Now when I implemented the base class, I did not plan properly, some algorithms such as KMeans
are unsupervised and hence do not need y
at all in fit
. Now a quick fix I thought of is to type hint y
as Optional
, so that it can be None
, is that okay? In that case, in KMeans
' fit
method, I will also have to include the y: Optional[T] = None
, which will never be used.
You can inherit two different classes from your base class: ClassificationEstimator and ClusteringEstimator. After that you can move your fit function to both classes, removing the fit function from base class, and remove the y parameter from the fit function in ClusteringEstimator. After that you could inherit your estimator classes from these two base classes.
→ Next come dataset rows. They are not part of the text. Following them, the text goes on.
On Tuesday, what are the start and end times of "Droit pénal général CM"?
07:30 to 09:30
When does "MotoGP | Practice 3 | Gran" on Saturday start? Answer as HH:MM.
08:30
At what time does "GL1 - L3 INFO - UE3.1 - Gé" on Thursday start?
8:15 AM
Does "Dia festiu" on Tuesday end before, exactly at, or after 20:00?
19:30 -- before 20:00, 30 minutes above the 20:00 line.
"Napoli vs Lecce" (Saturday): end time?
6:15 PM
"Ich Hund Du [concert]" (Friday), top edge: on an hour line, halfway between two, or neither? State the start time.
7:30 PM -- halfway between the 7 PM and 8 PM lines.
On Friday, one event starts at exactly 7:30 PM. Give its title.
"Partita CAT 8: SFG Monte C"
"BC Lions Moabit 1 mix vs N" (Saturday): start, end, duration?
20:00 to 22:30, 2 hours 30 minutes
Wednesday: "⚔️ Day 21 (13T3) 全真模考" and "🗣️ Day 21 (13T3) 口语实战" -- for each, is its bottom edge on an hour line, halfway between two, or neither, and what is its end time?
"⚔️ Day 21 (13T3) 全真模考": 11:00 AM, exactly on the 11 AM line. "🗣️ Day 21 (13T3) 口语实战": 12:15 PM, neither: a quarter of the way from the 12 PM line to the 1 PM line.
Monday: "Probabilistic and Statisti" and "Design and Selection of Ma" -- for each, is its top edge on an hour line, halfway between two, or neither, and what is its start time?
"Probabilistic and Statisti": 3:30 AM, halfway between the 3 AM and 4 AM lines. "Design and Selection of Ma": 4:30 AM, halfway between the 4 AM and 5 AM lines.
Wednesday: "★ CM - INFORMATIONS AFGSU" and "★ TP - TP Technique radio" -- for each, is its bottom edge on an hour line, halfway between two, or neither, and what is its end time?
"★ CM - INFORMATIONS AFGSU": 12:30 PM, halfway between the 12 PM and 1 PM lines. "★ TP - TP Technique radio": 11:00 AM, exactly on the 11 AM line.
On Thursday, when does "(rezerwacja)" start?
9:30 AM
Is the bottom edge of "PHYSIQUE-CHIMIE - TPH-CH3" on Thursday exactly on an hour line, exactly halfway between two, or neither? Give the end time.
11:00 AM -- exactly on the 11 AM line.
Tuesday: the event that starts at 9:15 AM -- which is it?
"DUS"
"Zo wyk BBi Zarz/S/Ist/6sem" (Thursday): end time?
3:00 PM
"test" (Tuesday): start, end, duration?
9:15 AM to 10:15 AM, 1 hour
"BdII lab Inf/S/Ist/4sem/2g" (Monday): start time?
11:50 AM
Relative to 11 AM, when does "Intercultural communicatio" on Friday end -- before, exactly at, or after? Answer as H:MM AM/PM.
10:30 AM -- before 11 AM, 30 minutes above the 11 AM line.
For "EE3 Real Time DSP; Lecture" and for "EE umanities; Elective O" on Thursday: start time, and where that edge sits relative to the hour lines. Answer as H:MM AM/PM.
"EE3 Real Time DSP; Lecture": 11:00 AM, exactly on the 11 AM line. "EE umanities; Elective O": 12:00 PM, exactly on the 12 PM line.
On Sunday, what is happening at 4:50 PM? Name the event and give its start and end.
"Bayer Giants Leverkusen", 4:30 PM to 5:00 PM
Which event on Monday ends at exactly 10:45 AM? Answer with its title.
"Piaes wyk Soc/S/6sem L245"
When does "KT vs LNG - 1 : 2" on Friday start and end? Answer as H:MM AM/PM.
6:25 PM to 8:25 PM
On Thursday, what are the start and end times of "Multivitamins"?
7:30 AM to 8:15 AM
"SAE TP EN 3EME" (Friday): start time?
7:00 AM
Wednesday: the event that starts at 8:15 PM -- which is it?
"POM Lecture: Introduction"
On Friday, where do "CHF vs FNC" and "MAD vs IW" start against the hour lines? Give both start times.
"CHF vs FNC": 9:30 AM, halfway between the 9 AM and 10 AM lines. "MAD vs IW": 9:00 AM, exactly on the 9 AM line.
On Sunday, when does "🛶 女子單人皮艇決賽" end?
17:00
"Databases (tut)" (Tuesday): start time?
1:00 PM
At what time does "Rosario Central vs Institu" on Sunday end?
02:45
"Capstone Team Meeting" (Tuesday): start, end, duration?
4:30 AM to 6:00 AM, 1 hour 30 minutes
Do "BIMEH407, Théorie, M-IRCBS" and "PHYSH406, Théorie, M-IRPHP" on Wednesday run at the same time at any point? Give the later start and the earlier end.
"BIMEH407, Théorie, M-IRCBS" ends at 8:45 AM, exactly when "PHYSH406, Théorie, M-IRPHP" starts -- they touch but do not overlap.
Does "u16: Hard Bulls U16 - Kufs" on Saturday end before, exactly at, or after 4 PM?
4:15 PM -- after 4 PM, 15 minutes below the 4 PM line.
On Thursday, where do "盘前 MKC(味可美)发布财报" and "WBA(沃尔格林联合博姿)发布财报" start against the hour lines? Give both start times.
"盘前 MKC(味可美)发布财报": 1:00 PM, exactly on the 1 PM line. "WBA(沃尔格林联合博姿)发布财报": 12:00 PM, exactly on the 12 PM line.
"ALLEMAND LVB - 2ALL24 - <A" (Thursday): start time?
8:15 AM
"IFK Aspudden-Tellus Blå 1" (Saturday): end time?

In this way your classifier classes will not change but clustering classes will be changed and also the usages shall be updated. By the way you could add an overload for fit function in ClusteringEstimator base class, that takes the y function as an optional non usable parameter. But by the way, leaving the y parameter in fit function is not optimal, because it pollute the library interface.